Clips from the Press


POVERTY-FREE SOUTH ASIA BY 2010
'Better governance, steps to root out corruption preconditions'

The Daily Star
February
28, 2004
Staff Correspondent

 

 Back to Clip Index

The Independent South Asian Commission on Poverty Alleviation (Isacpa) has set a target to halve poverty by 2010 in the region and urged the political leadership to take effective steps to improve governance and law and order and fight corruption.

"A poverty-free South Asia is not an impossible dream," according to the executive summary of a cornmission report discussed at a seminar at Brac Centre yesterday.

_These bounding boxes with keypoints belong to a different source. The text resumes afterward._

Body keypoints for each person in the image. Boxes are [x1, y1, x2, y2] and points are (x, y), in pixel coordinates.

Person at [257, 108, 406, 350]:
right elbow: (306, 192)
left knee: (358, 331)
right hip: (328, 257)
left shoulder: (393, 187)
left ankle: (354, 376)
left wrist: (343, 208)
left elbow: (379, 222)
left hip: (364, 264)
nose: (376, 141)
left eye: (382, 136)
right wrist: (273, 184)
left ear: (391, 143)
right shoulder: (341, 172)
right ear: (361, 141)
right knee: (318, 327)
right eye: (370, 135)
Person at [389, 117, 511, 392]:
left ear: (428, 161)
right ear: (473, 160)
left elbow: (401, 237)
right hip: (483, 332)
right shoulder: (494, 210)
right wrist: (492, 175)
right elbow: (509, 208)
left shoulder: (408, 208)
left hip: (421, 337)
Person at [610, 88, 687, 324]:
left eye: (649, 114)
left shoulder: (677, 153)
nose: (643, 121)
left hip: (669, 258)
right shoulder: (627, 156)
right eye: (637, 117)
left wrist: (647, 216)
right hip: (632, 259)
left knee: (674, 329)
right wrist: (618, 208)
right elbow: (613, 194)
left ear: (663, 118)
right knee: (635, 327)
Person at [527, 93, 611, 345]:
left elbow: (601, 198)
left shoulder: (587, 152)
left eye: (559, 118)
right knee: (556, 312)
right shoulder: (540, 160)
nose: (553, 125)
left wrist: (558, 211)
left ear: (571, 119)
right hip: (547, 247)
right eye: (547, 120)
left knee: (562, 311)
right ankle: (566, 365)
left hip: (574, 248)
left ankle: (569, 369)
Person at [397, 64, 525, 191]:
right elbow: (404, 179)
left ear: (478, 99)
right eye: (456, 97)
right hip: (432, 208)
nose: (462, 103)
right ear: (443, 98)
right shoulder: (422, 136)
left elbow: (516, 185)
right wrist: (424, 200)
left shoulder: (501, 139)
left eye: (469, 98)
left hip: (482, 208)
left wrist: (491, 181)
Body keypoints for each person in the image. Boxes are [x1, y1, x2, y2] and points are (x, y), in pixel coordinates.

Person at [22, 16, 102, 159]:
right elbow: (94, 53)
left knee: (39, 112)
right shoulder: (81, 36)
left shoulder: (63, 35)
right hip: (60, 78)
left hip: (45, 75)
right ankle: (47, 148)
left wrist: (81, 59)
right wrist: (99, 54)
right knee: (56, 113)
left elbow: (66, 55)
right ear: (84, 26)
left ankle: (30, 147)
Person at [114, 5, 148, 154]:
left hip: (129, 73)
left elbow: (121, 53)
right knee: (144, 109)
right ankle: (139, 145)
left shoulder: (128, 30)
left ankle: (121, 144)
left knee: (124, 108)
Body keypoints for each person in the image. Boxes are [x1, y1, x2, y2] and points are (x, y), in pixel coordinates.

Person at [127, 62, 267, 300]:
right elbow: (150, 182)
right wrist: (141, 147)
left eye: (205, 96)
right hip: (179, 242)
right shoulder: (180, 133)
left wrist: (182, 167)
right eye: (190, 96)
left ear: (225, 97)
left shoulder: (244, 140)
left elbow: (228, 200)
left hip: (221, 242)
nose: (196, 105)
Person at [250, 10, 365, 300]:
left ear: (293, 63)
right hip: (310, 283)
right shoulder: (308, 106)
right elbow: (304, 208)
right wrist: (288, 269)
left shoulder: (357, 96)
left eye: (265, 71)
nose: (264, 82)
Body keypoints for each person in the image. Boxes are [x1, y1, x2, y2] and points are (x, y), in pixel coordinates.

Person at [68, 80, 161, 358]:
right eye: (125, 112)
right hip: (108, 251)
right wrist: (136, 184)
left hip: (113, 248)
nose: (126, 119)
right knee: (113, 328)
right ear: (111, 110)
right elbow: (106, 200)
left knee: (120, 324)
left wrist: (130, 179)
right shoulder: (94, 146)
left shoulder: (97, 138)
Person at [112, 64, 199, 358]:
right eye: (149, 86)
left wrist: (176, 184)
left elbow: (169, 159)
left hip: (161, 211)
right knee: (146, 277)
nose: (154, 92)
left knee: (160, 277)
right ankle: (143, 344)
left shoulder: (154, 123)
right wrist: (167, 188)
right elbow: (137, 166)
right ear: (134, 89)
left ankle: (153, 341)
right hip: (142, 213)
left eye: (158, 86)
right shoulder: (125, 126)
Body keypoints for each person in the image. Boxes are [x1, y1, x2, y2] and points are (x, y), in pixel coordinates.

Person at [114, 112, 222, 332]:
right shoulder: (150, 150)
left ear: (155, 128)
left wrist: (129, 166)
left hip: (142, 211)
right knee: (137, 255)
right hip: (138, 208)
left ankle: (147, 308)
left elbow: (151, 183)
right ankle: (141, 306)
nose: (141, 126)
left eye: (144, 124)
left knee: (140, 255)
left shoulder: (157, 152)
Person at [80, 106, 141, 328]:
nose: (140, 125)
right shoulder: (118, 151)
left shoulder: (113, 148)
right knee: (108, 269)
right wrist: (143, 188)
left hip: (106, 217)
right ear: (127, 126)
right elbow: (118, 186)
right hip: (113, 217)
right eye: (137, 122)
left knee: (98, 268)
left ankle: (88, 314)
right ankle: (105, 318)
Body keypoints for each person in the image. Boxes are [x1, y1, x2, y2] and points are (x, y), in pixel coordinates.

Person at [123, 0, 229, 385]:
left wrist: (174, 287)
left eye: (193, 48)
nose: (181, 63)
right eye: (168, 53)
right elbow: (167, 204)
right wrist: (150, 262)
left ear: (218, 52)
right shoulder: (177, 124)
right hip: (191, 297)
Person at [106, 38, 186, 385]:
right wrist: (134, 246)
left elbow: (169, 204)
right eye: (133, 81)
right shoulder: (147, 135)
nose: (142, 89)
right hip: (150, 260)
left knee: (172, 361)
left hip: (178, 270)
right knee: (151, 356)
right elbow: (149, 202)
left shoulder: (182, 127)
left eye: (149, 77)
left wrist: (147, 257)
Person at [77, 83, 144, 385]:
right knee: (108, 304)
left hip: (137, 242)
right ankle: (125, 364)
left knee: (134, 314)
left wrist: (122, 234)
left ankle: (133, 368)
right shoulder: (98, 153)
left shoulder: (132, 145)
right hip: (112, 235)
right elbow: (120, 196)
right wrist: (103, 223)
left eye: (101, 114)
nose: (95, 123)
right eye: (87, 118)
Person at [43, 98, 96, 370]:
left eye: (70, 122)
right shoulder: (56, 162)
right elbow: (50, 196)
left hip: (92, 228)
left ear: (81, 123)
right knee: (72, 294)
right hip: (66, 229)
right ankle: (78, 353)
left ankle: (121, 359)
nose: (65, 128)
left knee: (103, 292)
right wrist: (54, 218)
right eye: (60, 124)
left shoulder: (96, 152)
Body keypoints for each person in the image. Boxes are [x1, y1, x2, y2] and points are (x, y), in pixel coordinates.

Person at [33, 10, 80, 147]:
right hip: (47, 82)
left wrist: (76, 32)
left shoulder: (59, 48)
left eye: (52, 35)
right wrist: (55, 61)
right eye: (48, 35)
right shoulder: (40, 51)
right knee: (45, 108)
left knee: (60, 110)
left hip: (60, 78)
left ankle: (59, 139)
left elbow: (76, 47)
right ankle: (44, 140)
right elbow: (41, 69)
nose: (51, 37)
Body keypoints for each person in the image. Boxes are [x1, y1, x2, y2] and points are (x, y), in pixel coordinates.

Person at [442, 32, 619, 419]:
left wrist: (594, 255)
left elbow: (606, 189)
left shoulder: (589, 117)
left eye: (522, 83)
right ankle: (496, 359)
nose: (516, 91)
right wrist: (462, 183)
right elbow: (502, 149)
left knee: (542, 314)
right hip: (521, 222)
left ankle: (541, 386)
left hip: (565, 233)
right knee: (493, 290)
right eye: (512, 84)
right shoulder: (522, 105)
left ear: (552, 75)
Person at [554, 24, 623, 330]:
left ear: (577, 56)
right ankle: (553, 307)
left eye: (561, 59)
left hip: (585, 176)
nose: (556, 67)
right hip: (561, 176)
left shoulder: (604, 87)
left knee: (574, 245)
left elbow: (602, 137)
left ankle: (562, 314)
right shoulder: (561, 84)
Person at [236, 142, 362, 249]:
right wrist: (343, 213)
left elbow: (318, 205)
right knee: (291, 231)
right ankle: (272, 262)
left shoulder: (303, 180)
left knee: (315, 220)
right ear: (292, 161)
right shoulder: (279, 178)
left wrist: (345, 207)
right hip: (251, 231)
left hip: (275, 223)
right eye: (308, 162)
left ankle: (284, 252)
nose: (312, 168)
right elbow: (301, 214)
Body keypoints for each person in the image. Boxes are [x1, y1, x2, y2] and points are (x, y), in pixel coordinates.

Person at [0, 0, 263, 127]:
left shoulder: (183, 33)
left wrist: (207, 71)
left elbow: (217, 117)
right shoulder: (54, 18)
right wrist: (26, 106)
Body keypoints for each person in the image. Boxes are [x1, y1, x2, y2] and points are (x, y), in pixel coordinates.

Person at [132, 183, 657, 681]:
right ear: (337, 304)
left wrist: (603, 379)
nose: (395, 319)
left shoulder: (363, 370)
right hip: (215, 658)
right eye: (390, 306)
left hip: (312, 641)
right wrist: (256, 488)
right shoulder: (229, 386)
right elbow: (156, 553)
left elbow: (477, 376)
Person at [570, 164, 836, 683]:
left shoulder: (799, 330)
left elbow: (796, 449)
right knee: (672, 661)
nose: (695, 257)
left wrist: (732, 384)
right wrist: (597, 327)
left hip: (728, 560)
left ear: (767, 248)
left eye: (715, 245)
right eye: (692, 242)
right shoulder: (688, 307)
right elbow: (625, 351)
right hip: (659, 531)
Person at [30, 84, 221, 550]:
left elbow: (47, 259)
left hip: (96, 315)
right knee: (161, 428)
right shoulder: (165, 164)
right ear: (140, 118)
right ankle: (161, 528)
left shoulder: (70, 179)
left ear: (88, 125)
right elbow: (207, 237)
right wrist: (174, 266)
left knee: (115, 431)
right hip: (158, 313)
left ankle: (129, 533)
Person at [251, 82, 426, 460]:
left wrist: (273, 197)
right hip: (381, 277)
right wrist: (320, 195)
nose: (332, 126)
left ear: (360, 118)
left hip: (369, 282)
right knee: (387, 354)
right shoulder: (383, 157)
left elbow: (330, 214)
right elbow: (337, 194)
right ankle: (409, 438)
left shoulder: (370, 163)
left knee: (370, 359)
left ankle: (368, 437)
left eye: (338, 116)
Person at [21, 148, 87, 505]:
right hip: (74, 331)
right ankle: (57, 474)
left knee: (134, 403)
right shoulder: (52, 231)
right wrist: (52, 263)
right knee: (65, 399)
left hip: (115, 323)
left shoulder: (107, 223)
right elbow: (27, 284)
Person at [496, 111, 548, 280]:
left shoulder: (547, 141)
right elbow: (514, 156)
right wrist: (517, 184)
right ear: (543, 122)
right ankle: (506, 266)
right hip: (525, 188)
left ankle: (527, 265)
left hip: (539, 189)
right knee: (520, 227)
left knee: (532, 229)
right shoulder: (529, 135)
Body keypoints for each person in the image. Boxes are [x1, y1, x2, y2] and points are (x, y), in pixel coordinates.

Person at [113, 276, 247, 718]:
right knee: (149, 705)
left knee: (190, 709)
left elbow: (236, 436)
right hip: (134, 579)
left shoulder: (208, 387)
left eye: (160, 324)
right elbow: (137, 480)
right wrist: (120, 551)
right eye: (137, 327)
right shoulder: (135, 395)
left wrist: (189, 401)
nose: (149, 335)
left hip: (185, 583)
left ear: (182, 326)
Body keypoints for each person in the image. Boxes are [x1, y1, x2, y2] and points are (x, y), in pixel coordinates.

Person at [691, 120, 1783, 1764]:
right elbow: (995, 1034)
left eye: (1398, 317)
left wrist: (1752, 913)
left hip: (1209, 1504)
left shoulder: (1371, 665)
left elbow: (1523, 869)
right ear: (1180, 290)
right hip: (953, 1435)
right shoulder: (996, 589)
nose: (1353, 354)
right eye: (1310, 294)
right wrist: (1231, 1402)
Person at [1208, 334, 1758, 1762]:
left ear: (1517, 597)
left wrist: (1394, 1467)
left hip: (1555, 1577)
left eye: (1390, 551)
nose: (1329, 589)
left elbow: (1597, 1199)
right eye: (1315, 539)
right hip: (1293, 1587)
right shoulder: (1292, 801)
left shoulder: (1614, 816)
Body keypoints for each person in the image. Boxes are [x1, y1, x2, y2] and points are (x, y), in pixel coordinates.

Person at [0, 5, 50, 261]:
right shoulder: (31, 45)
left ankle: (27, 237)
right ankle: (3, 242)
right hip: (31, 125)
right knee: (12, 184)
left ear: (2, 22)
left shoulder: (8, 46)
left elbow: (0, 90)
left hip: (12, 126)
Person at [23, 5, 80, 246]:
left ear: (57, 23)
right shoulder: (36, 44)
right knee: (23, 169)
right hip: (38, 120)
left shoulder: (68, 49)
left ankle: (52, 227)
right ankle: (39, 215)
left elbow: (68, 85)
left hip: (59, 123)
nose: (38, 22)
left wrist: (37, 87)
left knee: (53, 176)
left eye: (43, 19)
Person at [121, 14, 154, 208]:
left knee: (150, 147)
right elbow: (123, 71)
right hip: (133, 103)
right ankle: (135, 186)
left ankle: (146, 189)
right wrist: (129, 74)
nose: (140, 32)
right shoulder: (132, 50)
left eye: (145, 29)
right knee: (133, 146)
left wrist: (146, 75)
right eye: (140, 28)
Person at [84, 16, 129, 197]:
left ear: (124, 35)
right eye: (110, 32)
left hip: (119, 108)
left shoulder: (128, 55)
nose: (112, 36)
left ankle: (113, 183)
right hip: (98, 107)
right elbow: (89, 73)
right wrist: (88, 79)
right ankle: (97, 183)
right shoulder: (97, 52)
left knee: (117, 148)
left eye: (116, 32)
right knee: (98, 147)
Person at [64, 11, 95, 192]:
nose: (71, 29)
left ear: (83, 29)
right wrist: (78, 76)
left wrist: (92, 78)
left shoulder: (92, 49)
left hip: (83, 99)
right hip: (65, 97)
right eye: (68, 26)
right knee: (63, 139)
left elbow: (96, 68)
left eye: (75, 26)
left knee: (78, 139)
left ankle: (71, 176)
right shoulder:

"Such a dream has already found roots in millions of hearts in the villages and in the towns, in the fields and in the factories, in offices and in homes across ... South Asia."

The South Asia Centre for Policy Studies (Saceps) and the Centre for Policy Dialogue (CPD), a civil society think-tank, co-organised the discussion with economists, experts and other civil society members of South Asia to highlight, the commissions target five years ahead of the United Nations Millennium Development Goal to halve poverty by 2015.

Prime Minister's Principal Secretary Kamal Uddin Siddiqui, speaking as the chief guest, said the commission identified problems facing governance, transparency and accountability as common obstacles to cutting poverty.